Je suis sûr qu'il y a plus de taupes que la dernière fois. En plus de défoncer mon terrain, elles bouffent mon potager. Ça, plus les limaces, je peux pas dire que je suis verni. Mais les limaces, je suis presque sûr que c'est Lucien qui les balance chez moi. Il dit tout le temps qu'il en a jamais dans ses salades. Moi, je dis que c'est pas possible, même avec des produits chimiques. Il doit faire ça quand je suis sorti. Il monte sur son échelle et il les jette par-dessus la haie. Et je pense bien que ça le fait rire ce con. Il sait que je me tue la santé à courir après ces bestioles et il me pousse vers la tombe. Il est comme ma femme, il s'y connait pour faire chier le monde. Ses grandes théories sur la crise économique, il peut en parler des heures, persuadé que ça m'intéresse. Cause toujours Ducon... Je déteste sa façon de parler. Tout le temps, il répète « Inutile de vous dire », et il enchaîne pendant des plombes. C'est un ancien instit. Sûr qu'il a dû dégoûter plus d'un gamin de l'école. Si l'Éducation nationale recrute que des gars comme lui, faut pas s'étonner que les jeunes ne sachent plus écrire. Ma femme adorait parler avec lui. Une pipelette et un philosophe, ça devait être beau à entendre. Elle revenait toujours me raconter leurs discussions. Comme si ça pouvait m'intéresser. Lucien ceci, Lucien cela, ça me faisait bien rigoler. Et ma femme qui me parlait de lui comme s'il avait inventé l'eau chaude. Un moment, j'ai cru qu'il se passait un truc entre eux. Mais c'était pas possible, elle était bien trop moche.
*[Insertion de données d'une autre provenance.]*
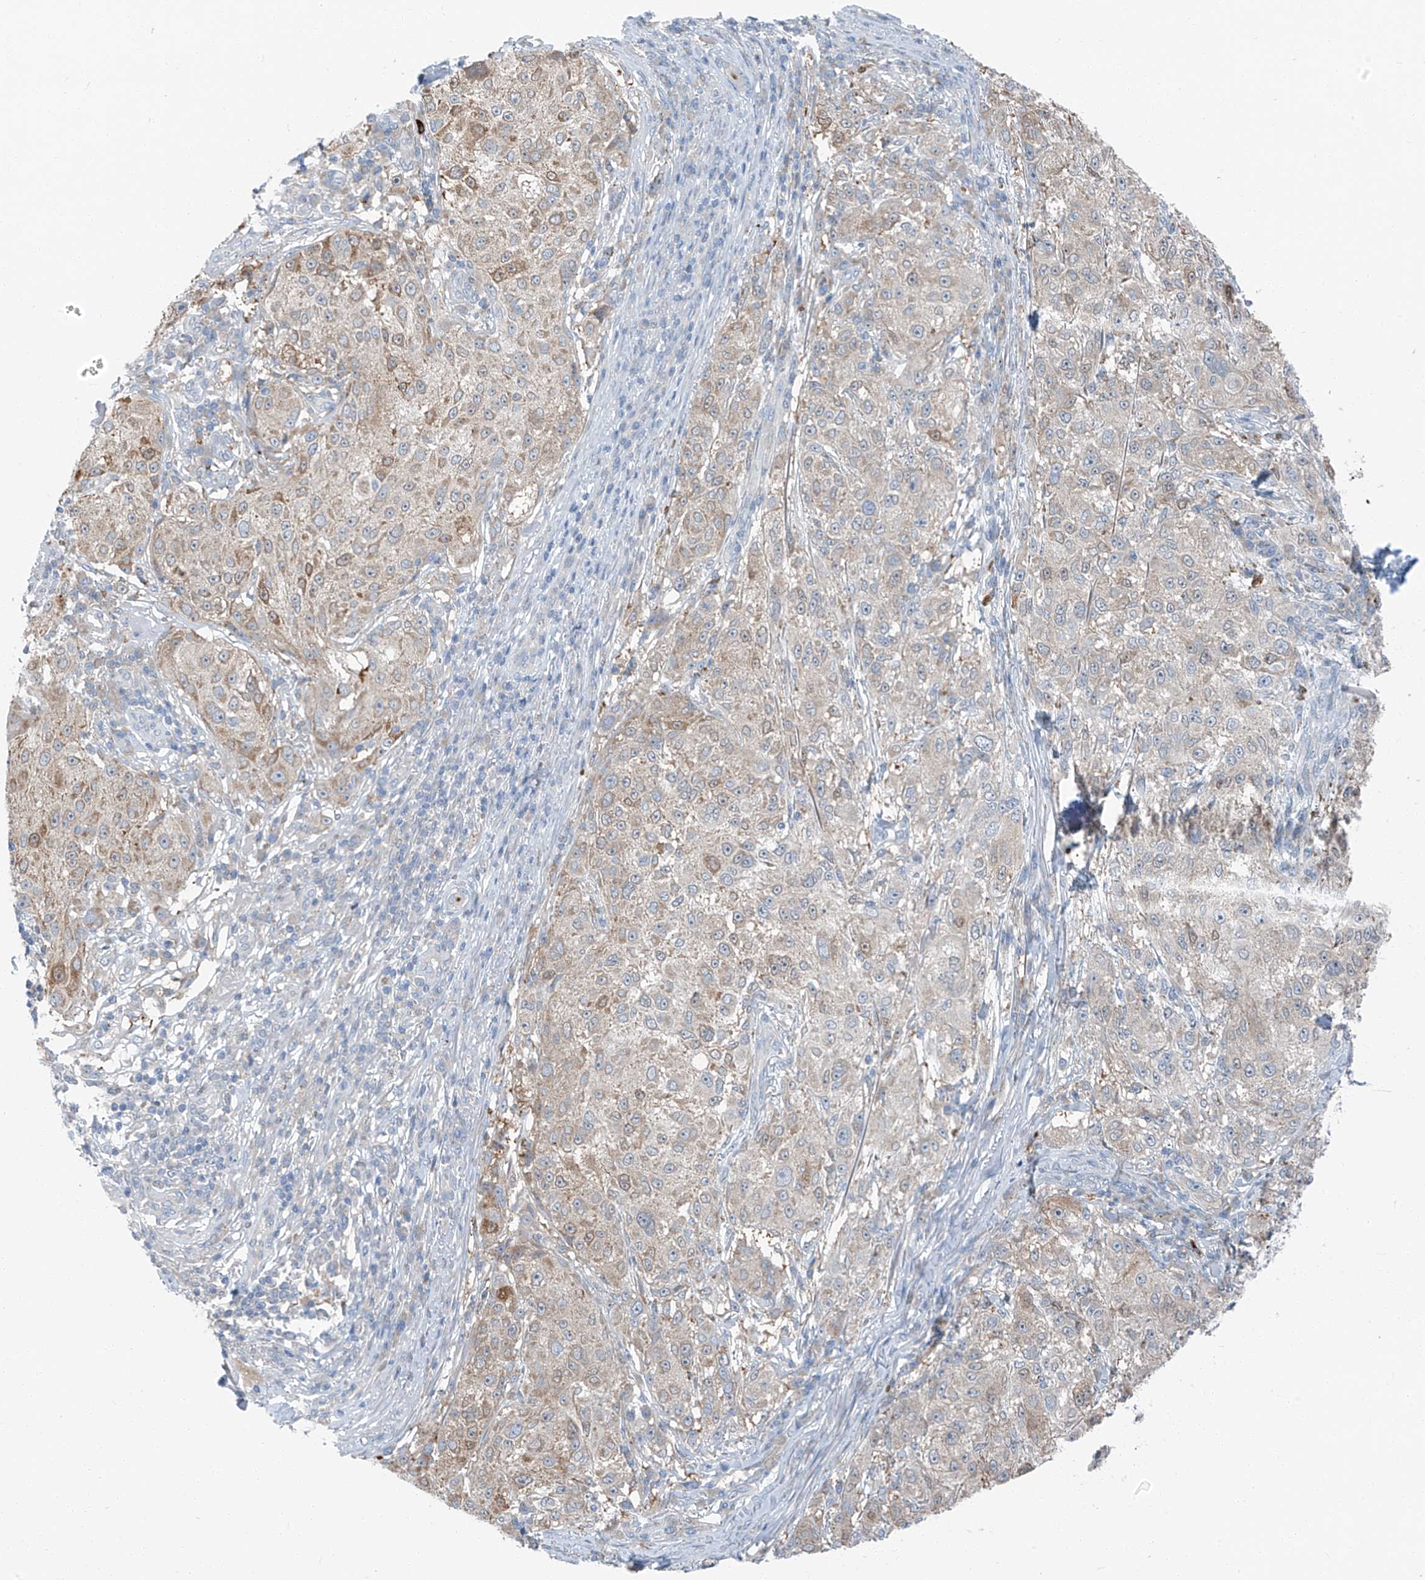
{"staining": {"intensity": "weak", "quantity": "25%-75%", "location": "cytoplasmic/membranous"}, "tissue": "melanoma", "cell_type": "Tumor cells", "image_type": "cancer", "snomed": [{"axis": "morphology", "description": "Necrosis, NOS"}, {"axis": "morphology", "description": "Malignant melanoma, NOS"}, {"axis": "topography", "description": "Skin"}], "caption": "Malignant melanoma stained with a protein marker reveals weak staining in tumor cells.", "gene": "CHMP2B", "patient": {"sex": "female", "age": 87}}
Demain, j'irai voir le docteur. Je lui dirai qu'il me faut un traitement plus puissant. A quoi ça lui sert d'avoir fait dix ans d'études s'il est pas foutu de me donner un truc qui soulage vraiment ! Chaque fois que je vais le voir, j'attends des heures. Il y a toujours une vieille dans un coin qui tousse tellement fort qu'on dirait qu'elle va  crever dans l'instant. Et souvent aussi, des femmes avec des gamins écarlates qui braillent. Et les mères qui font rien ! Ca me donne envie de cogner de voir à quel point l'éducation se perd. Si j'avais eu le malheur d'avoir des mômes, au moins ils auraient marché droit. Pas comme ceux de Lucien. Son fils surtout, un vrai voyou. Jamais coiffé, toujours à taper sur sa batterie.  Sa fille s'en tire mieux, si on veut. Enceinte à seize ans, mariée à dix-huit, elle est sûrement aussi chiante que l'était ma femme. De la mauvaise graine tout ça.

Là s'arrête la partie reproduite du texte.